これによりクマは、何ヶ月も飲まなくても体内の水分のバランスは取れているし、食べなくても脂肪でしのげている…そういう結論になるな。
霊夢
でもさ、食べ物がない状態で栄養をひねり出す場合って、筋肉から使われなかったっけ?
魔理沙
よく知ってるじゃないか。
そう、一般的な哺乳類の場合だと、飢餓状態となった場合は内蔵または筋肉を分解して、必要なたんぱく質やアミノ酸を作り出さないといけない。

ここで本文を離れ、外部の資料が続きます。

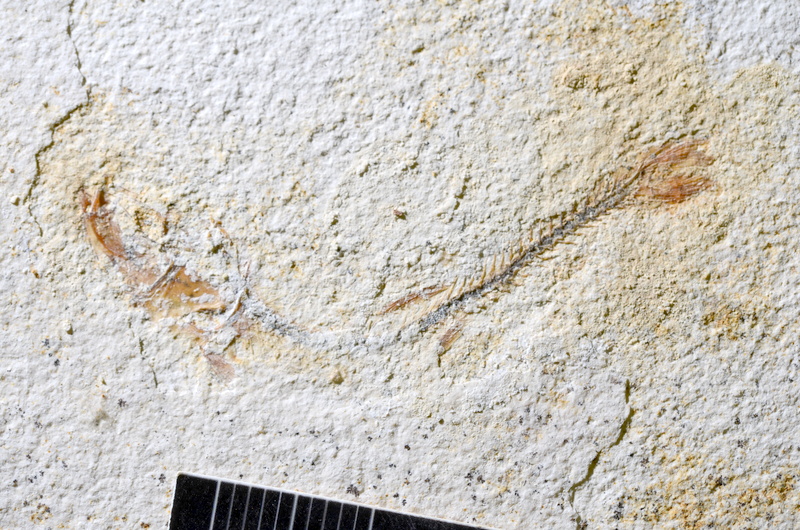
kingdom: Animalia
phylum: Chordata
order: Salmoniformes
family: Orthogonikleithridae
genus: Orthogonikleithrus
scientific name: Orthogonikleithrus hoelli
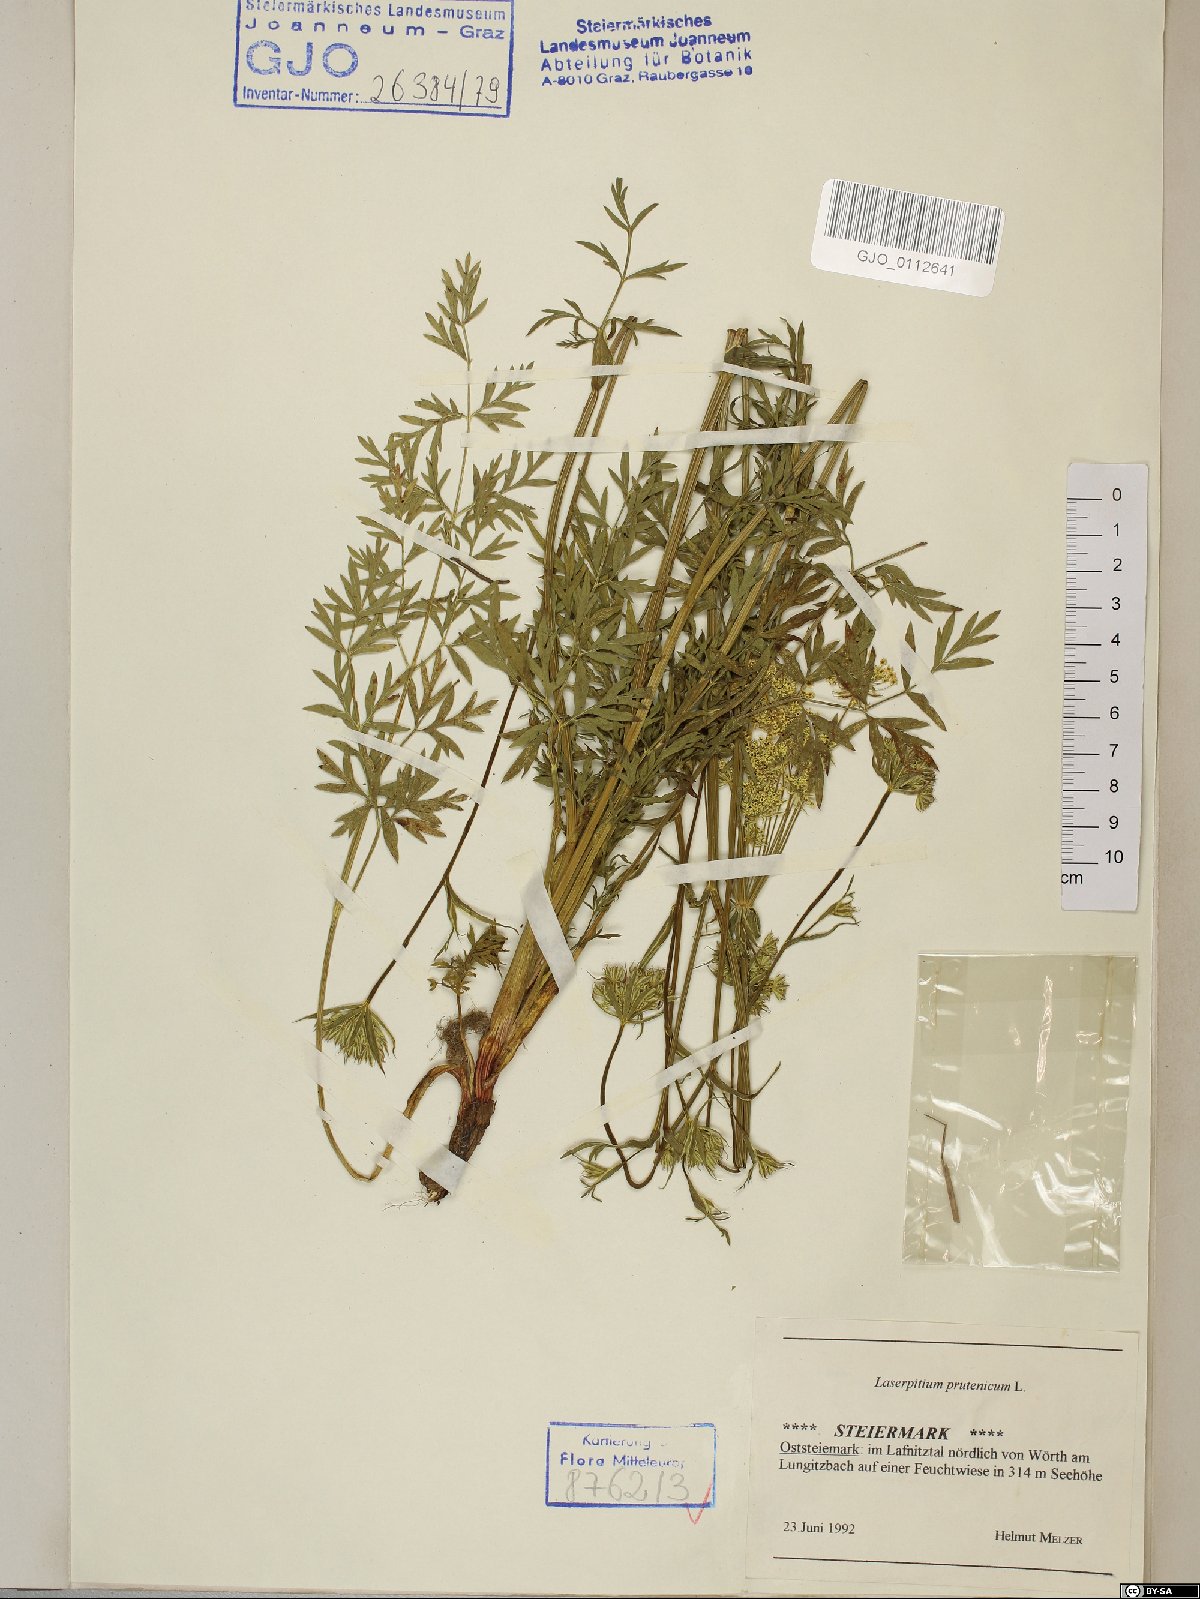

よって、食べ物がない状態だと普通ならどんどん筋肉は萎縮していくんだ。
だがクマにはそれがない。
霊夢
ええええ!?
なんでクマだけ例外なのさ!
魔理沙
その秘密は「尿」なんだ。
霊夢
尿タイプ!?
魔理沙
ニュータイプっぽく言うな。
めいっぱい地球の重力に縛られてるっつーの。
簡単に言うぞ?
尿として排泄されるはずの尿素を、膀胱から再吸収して分解、そしてたんぱく質やアミノ酸を作り出すことが出来るんだよ。
霊夢
……マジで体内に工場があった……。
魔理沙
ああ、ちなみに便については、何も食べてないなりに少々は便となるようだけど、少量なのでそのまま腸に残しておくそうだ。
霊夢
そのまま出ちゃわないの?
魔理沙
眠る前に食べまくる際、その最後辺りに松油を食べて肛門に栓をすることがあるんだってさ。
霊夢
そこまで考えてんのか…こりゃ人間も一本取られたよ。
魔理沙
とまあ、とりあえず疑問となりそうな部分だけ答えさせてもらったぜ?
まだ他にもあると思うけど、それはおいおい話していくとしよう。
霊夢
いやいやいやいや…これはほんと勉強になったなぁ。
冬眠って、ただただ冬の間眠ってるだけだと思ったのに、まさかそんな背景があってそれを成せる体の構造してるってさぁ…そりゃバカスカ寝ちゃうよ。
魔理沙
つまり、「そのための」体になってるってことだな。
以上で、今回の解説を終わりにさせてもらうとするよ。
霊夢
とにかく人間には無理ってことだね。
体の構造からしてそうなっていないんだから。
魔理沙
いや、お前なら私は出来ると思うぞ?
霊夢
も、もしかして、それは私が選ばれし人間だからってこと!?
ついに魔理沙、私のポテンシャルを理解したんだね!
魔理沙
ああ!
さあ、早く冷凍庫に入るんだ!
すぐに眠くなるからさ。
霊夢
そりゃ冬眠じゃなくて、凍○って言うんだよクソが!
あと、なんで隙あらば始末しようとするの!?
魔理沙
非常食になるからに決まってんだろ!!!!!
霊夢
あ、あれ……逆ギレ……?
魔理沙
ということで今回は、冬眠中のクマの疑問について紹介しました。